■ **TASK PROMPT**
Reproduce, without alteration, every line of the data; exclude the images.

■ **TASK INPUTS**

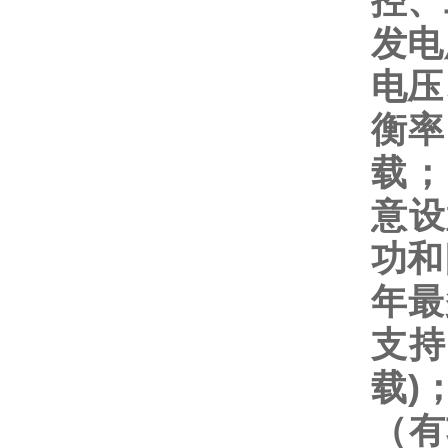
控
、
发电
电压
衡率
载；
意设
功和
年最
支持
载)
（有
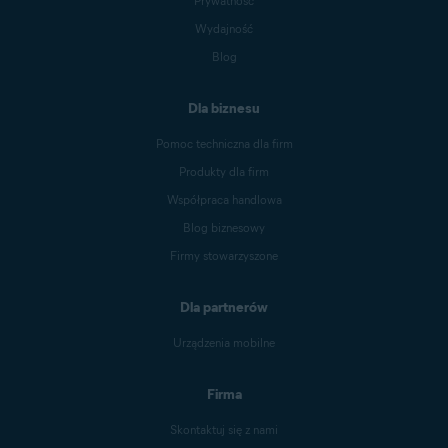
Prywatność
Wydajność
Blog
Dla biznesu
Pomoc techniczna dla firm
Produkty dla firm
Współpraca handlowa
Blog biznesowy
Firmy stowarzyszone
Dla partnerów
Urządzenia mobilne
Firma
Skontaktuj się z nami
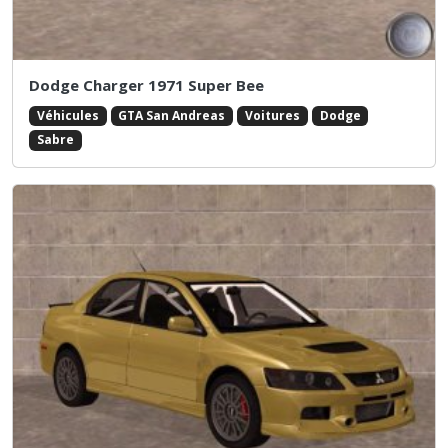
Dodge Charger 1971 Super Bee
Véhicules
GTA San Andreas
Voitures
Dodge
Sabre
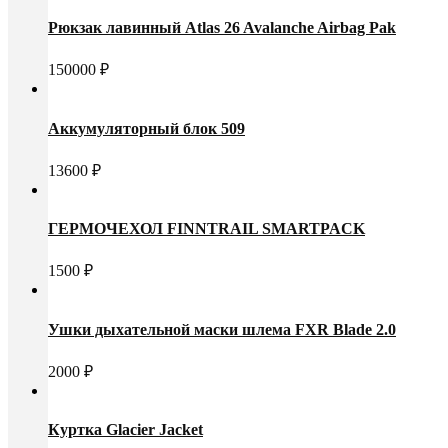
Рюкзак лавинный Atlas 26 Avalanche Airbag Pak
150000
₽
Аккумуляторный блок 509
13600
₽
ГЕРМОЧЕХОЛ FINNTRAIL SMARTPACK
1500
₽
Ушки дыхательной маски шлема FXR Blade 2.0
2000
₽
Куртка Glacier Jacket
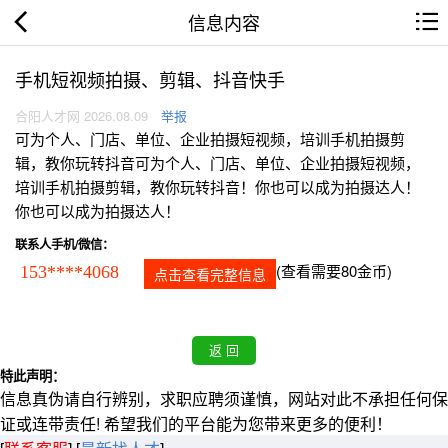
信息内容
手机短视频拍摄、剪辑、抖音快手
合阳人才网 2026.08.09
举报
可为个人、门店、单位、企业拍摄短视频，培训手机拍摄剪
辑，教你玩转抖音可为个人、门店、单位、企业拍摄短视频，
培训手机拍摄剪辑，教你玩转抖音！你也可以成为拍摄达人！
你也可以成为拍摄达人！
联系人手机/微信：
(查看需要80金币)
153****4068
点击查看完整信息
特此声明：
信息真伪请自行辨别，求职应聘须谨慎，网站对此不承担任何保
证或连带责任! 希望我们的平台能为您带来更多的便利！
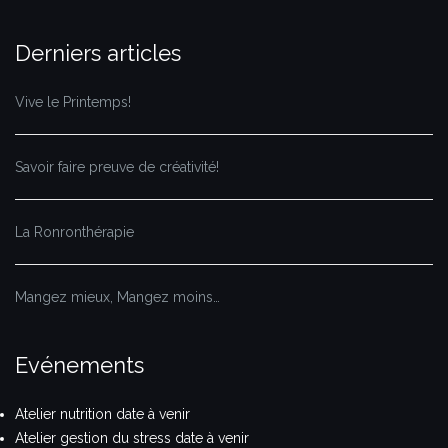
Derniers articles
Vive le Printemps!
Savoir faire preuve de créativité!
La Ronronthérapie
Mangez mieux, Mangez moins…
Evénements
Atelier nutrition date à venir
Atelier gestion du stress date à venir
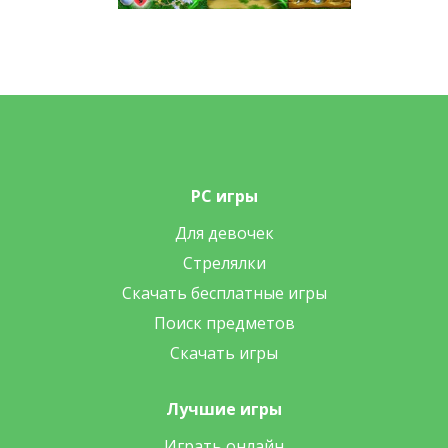
PC игры
Для девочек
Стрелялки
Скачать бесплатные игры
Поиск предметов
Скачать игры
Лучшие игры
Играть онлайн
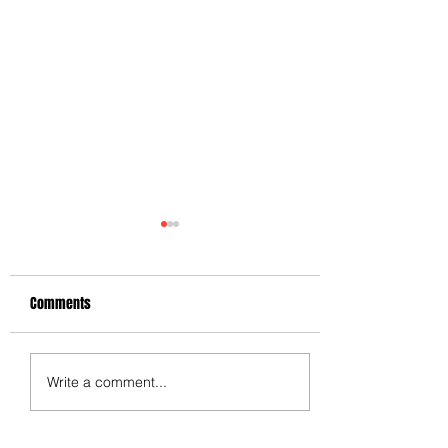
Comments
Write a comment...
最新話題作: 心臟健康頻道
（H2C）即將上映「全心院
線」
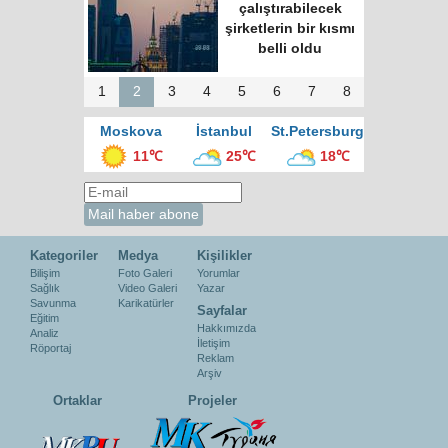
çalıştırabilecek
şirketlerin bir kısmı
belli oldu
1
2
3
4
5
6
7
8
Moskova
İstanbul
St.Petersburg
11℃
25℃
18℃
Kategoriler
Medya
Kişilikler
Bilişim
Foto Galeri
Yorumlar
Sağlık
Video Galeri
Yazar
Savunma
Karikatürler
Sayfalar
Eğitim
Hakkımızda
Analiz
İletişim
Röportaj
Reklam
Arşiv
Ortaklar
Projeler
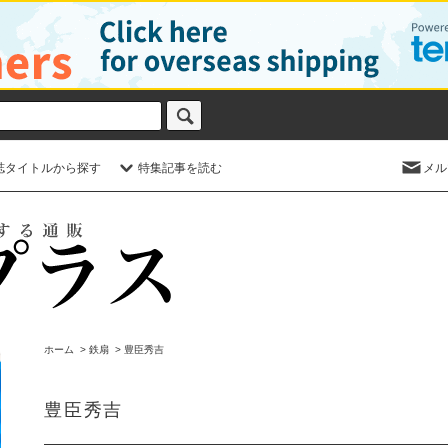
誌タイトルから探す
特集記事を読む
メル
ホーム
>
鉄扇
>
豊臣秀吉
豊臣秀吉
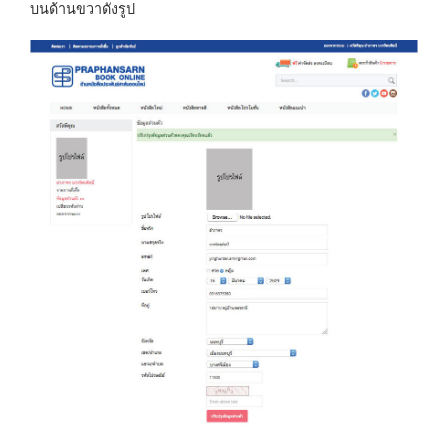
บนด้านขวาดังรูป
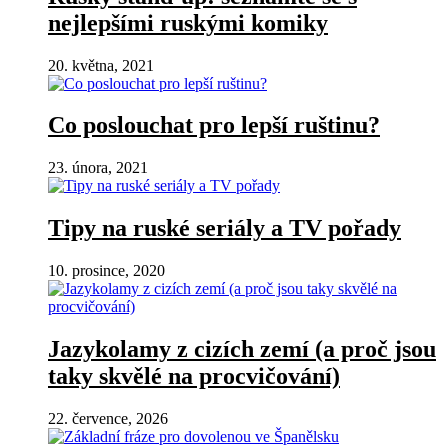
nejlepšími ruskými komiky
20. května, 2021
Co poslouchat pro lepší ruštinu?
23. února, 2021
Tipy na ruské seriály a TV pořady
10. prosince, 2020
Jazykolamy z cizích zemí (a proč jsou
taky skvělé na procvičování)
22. července, 2026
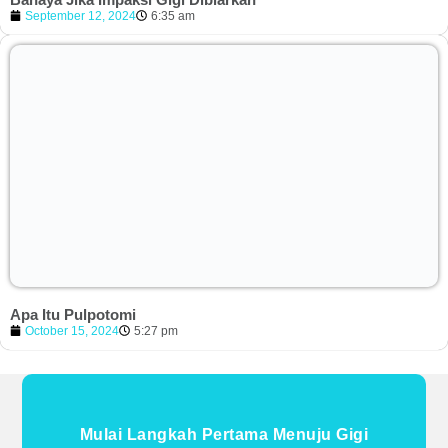
September 12, 2024
6:35 am
Apa Itu Pulpotomi
October 15, 2024
5:27 pm
Mulai Langkah Pertama Menuju Gigi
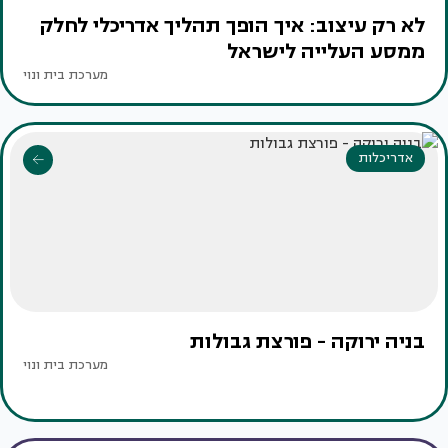
לא רק עיצוב: איך הופך תהליך אדריכלי לחלק
ממסע העלייה לישראל
מערכת בית ונוי
אדריכלות
בניה ירוקה - פורצת גבולות
מערכת בית ונוי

■ **ANSWER FOR THIS EXERCISE**
控
、
发电
电压
衡率
载；
意设
功和
年最
支持
载)
（有
Prywatność
Wydajność
Blog
Dla biznesu
Pomoc techniczna dla firm
Produkty dla firm
Współpraca handlowa
Blog biznesowy
Firmy stowarzyszone
Dla partnerów
Urządzenia mobilne
Firma
Skontaktuj się z nami
Dodge Charger 1971 Super Bee
Véhicules
GTA San Andreas
Voitures
Dodge
Sabre
Рюкзак лавинный Atlas 26 Avalanche Airbag Pak
150000
₽
Аккумуляторный блок 509
13600
₽
ГЕРМОЧЕХОЛ FINNTRAIL SMARTPACK
1500
₽
Ушки дыхательной маски шлема FXR Blade 2.0
2000
₽
Куртка Glacier Jacket
信息内容
手机短视频拍摄、剪辑、抖音快手
合阳人才网 2026.08.09
举报
可为个人、门店、单位、企业拍摄短视频，培训手机拍摄剪
辑，教你玩转抖音可为个人、门店、单位、企业拍摄短视频，
培训手机拍摄剪辑，教你玩转抖音！你也可以成为拍摄达人！
你也可以成为拍摄达人！
联系人手机/微信：
(查看需要80金币)
153****4068
点击查看完整信息
特此声明：
信息真伪请自行辨别，求职应聘须谨慎，网站对此不承担任何保
证或连带责任! 希望我们的平台能为您带来更多的便利！
Derniers articles
Vive le Printemps!
Savoir faire preuve de créativité!
La Ronronthérapie
Mangez mieux, Mangez moins…
Evénements
Atelier nutrition date à venir
Atelier gestion du stress date à venir
PC игры
Для девочек
Стрелялки
Скачать бесплатные игры
Поиск предметов
Скачать игры
Лучшие игры
Играть онлайн
Comments
Write a comment...
最新話題作: 心臟健康頻道
（H2C）即將上映「全心院
線」
çalıştırabilecek
şirketlerin bir kısmı
belli oldu
1
2
3
4
5
6
7
8
Moskova
İstanbul
St.Petersburg
11℃
25℃
18℃
Kategoriler
Medya
Kişilikler
Bilişim
Foto Galeri
Yorumlar
Sağlık
Video Galeri
Yazar
Savunma
Karikatürler
Sayfalar
Eğitim
Hakkımızda
Analiz
İletişim
Röportaj
Reklam
Arşiv
Ortaklar
Projeler
誌タイトルから探す
特集記事を読む
メル
ホーム
>
鉄扇
>
豊臣秀吉
豊臣秀吉
บนด้านขวาดังรูป
nejlepšími ruskými komiky
20. května, 2021
Co poslouchat pro lepší ruštinu?
23. února, 2021
Tipy na ruské seriály a TV pořady
10. prosince, 2020
Jazykolamy z cizích zemí (a proč jsou
taky skvělé na procvičování)
22. července, 2026
September 12, 2024
6:35 am
Apa Itu Pulpotomi
October 15, 2024
5:27 pm
Mulai Langkah Pertama Menuju Gigi
לא רק עיצוב: איך הופך תהליך אדריכלי לחלק
ממסע העלייה לישראל
מערכת בית ונוי
אדריכלות
בניה ירוקה - פורצת גבולות
מערכת בית ונוי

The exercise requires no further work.